Por: Paola Cervera Quintero
La informalidad en Colombia es una adversa injusticia que golpea a más del 60% de la población trabajadora del país. Esta alarmante cifra no es más que el reflejo de la formulación e implementación de políticas neoliberales que consienten la eliminación de las garantías laborales en los países de América Latina y que para el caso del país se reflejan, principalmente, en las leyes 50 de 1990, 789 de 2003 y 1429 de 2010, las cuales permiten a los empresarios flexibilizar las condiciones de contratación con la falsa premisa de que ellos generarán mayor inversión para fomentar el empleo y el crecimiento de la economía nacional.
Grave mentira que los gobiernos sostienen desde la apertura neoliberal y que apunta cada día a la generación de grandes riquezas para los empresarios, sin que esto represente la creación de puestos de empleo formales, pues la flexibilidad les permite subcontratar el proceso productivo, sin tener que responder por los cargos laborales a que tienen derecho los trabajadores. Esto, al final se resume en más ganancia para los dueños del capital y mayor pobreza para los trabajadores que lo único que pueden ofertar es su mano de obra, cada vez más barata.

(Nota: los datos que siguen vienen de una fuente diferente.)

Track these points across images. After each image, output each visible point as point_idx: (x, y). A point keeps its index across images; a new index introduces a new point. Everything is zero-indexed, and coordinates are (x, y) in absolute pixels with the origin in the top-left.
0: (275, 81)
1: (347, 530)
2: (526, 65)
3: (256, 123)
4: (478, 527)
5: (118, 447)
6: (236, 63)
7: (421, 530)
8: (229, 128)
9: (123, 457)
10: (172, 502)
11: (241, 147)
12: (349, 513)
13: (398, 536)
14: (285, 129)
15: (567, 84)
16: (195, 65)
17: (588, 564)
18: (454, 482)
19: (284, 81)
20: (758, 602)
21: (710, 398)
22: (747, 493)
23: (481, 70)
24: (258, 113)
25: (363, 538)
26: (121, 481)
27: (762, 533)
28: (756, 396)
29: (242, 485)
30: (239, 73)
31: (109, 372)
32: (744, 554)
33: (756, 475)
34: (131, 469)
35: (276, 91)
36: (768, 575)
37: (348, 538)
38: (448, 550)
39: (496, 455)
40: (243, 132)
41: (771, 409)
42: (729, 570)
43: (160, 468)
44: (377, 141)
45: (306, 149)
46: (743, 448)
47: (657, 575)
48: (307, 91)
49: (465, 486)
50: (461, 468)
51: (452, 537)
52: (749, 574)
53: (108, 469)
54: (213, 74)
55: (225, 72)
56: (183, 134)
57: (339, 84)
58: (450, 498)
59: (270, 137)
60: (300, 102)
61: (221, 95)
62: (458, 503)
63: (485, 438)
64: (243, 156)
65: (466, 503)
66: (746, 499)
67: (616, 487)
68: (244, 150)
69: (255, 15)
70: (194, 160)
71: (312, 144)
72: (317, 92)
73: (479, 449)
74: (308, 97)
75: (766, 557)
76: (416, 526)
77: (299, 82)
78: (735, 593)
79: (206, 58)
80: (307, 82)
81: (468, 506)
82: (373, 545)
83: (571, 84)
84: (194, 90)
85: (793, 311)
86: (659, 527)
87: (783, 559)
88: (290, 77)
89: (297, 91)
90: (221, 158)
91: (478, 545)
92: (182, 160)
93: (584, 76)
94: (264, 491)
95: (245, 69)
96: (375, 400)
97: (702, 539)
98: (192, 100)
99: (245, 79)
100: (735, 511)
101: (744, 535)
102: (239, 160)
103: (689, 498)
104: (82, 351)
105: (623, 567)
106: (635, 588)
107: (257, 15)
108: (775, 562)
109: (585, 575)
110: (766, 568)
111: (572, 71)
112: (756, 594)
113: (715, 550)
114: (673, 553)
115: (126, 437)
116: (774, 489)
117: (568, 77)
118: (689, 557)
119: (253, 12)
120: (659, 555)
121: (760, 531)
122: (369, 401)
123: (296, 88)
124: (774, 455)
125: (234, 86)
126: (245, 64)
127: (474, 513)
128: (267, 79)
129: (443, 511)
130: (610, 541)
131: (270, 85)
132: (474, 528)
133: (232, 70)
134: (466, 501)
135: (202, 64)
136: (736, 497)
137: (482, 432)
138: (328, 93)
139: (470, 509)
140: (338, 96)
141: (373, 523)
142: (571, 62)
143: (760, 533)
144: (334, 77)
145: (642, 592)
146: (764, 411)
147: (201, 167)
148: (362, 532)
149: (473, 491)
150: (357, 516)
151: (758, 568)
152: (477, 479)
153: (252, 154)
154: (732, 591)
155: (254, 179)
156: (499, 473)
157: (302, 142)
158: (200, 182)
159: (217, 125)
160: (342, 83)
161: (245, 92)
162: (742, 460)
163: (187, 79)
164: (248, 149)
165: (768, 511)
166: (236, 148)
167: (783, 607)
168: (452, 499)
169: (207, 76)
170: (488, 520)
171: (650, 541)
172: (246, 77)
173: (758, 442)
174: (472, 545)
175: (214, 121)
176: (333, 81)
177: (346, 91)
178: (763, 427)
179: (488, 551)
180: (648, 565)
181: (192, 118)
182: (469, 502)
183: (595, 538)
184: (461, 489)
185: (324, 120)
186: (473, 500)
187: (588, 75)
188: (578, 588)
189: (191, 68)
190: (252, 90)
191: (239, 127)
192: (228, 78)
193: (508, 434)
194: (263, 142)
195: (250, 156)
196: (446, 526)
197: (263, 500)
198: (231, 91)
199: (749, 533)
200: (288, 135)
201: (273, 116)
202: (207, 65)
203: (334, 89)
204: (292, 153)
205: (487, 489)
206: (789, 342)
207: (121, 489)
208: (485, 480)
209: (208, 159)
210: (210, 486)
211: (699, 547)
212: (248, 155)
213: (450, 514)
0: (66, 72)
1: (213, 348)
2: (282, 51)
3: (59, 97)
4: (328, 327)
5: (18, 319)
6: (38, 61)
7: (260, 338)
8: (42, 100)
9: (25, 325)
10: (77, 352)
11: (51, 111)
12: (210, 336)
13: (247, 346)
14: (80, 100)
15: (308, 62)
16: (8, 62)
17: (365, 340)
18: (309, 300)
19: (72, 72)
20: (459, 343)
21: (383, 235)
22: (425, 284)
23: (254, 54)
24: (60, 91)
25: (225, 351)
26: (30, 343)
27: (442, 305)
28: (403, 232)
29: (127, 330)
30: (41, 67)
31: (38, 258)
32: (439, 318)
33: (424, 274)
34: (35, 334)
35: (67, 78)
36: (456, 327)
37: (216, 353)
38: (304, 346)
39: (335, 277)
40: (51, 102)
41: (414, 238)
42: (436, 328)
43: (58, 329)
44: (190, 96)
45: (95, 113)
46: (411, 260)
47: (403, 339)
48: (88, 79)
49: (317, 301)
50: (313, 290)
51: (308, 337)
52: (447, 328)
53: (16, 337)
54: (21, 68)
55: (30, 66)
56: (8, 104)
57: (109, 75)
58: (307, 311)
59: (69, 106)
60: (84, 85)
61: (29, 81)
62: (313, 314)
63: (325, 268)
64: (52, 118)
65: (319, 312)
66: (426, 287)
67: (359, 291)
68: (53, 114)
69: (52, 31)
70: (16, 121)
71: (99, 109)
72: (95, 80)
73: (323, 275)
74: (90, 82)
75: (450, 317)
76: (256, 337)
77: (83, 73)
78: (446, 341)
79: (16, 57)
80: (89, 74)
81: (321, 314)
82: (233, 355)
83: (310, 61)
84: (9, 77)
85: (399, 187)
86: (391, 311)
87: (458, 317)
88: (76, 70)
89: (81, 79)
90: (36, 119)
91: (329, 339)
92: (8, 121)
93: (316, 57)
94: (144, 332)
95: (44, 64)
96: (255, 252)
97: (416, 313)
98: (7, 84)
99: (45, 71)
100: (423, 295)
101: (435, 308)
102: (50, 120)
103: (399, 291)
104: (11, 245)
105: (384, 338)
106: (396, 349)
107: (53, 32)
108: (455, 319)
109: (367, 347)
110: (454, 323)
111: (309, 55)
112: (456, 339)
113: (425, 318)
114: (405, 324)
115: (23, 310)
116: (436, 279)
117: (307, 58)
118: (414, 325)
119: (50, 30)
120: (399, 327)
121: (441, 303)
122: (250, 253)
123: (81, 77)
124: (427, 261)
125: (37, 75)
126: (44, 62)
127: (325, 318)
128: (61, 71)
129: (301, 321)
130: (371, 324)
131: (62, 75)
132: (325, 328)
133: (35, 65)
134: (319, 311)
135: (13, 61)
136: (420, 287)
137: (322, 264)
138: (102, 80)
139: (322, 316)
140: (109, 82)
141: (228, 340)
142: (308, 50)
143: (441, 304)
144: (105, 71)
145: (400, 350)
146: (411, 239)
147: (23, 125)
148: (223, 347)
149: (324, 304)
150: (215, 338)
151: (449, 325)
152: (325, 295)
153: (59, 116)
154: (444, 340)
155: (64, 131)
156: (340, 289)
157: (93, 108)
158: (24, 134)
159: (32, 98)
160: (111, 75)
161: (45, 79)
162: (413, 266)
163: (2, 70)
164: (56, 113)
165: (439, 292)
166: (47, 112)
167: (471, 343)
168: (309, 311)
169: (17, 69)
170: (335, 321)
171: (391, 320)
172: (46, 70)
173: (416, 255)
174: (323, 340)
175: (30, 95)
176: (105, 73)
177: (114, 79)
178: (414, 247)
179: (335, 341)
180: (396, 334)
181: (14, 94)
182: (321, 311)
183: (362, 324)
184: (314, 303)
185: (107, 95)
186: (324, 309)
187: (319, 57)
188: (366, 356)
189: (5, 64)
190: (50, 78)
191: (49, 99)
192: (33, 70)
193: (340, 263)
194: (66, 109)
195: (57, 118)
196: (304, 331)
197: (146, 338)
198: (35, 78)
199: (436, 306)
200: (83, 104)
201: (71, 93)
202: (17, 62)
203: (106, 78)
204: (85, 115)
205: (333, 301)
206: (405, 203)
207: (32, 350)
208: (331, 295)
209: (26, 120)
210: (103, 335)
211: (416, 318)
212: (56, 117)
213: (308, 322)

Según el profesor Ricardo Bonilla de la Universidad Nacional de Colombia, hay aproximadamente 9 millones de trabajadores informales, de los cuales 2 millones corresponden al mundo rural: campesinos, minifundistas y jornaleros; y los 7 millones restantes se dividen en el sector comercial: tenderos, pequeños comerciantes y vendedores ambulantes; transportadores: conductores de buses, taxis, bicitaxis; personas en condición de deslaborización: contratados con Ordenes de Prestación de Servicios (OPS); los trabajadores familiares no remunerados que participan en el proceso productivo de sus famiempresas y las personas que ejercen labores de cuidado del hogar, que no son remuneradas por su labor.[Ric13]. Estas personas y sus familias afrontan a diario la dura lucha de buscar una salida económica para la reproducción de su vida; y es que las repercusiones de este sistema no solo las sienten las personas más vulnerables de la sociedad (como los capitalistas lo pintan), sino que es una realidad que afecta a todos.
¿Y qué nos queda a los jóvenes con este incierto panorama?, el capitalismo se ensaña en contra nuestra: no brindan oportunidades para que el recién graduado de bachillerato o universidad adquiera experiencia y, sin embargo, le exigen este requisito para su contratación y no existen adecuados empalmes para poder ingresar y permanecer en los puestos de trabajo; según el DANE el desempleo juvenil terminó el año 2014 con una tasa de 15,6%; cifra que muestra las dificultades que el sistema tiene para emplear los jóvenes, y las cuales siguen siendo más graves para las mujeres, pues entre las cifras de desempleo juvenil existe una brecha entre género: el desempleo en mujeres va en 19% respecto a la cifra en hombres que llega al 10%. (DANE, 2014).
El neoliberalismo empeora la situación cada vez más, busca que los jóvenes se formen poco para que desarrollen labores sencillas, sin que crezcan en el conocimiento y empoderamiento del oficio o profesión que desarrollan. El sistema necesita autómatas y para eso usa a los jóvenes, quiere fuerza de trabajo mal remunerada, maleable y consumista que engorde sus bolsillos. Todo esto con el visto bueno de los gobiernos que incentivan el desarrollo de carreras de corta duración y que permiten adrede el crecimiento de la informalidad en todas sus expresiones, mientras a nosotros nos muestran cifras ideales de resultados no palpables, lejanos a la realidad, a la del chico que vende dulces en una chaza, por ejemplo, a la de la joven que cose en un satélite sin prestaciones sociales, a la del profesional contratado por OPS, a la del jornalero de 20 años que carga plátanos en un puerto.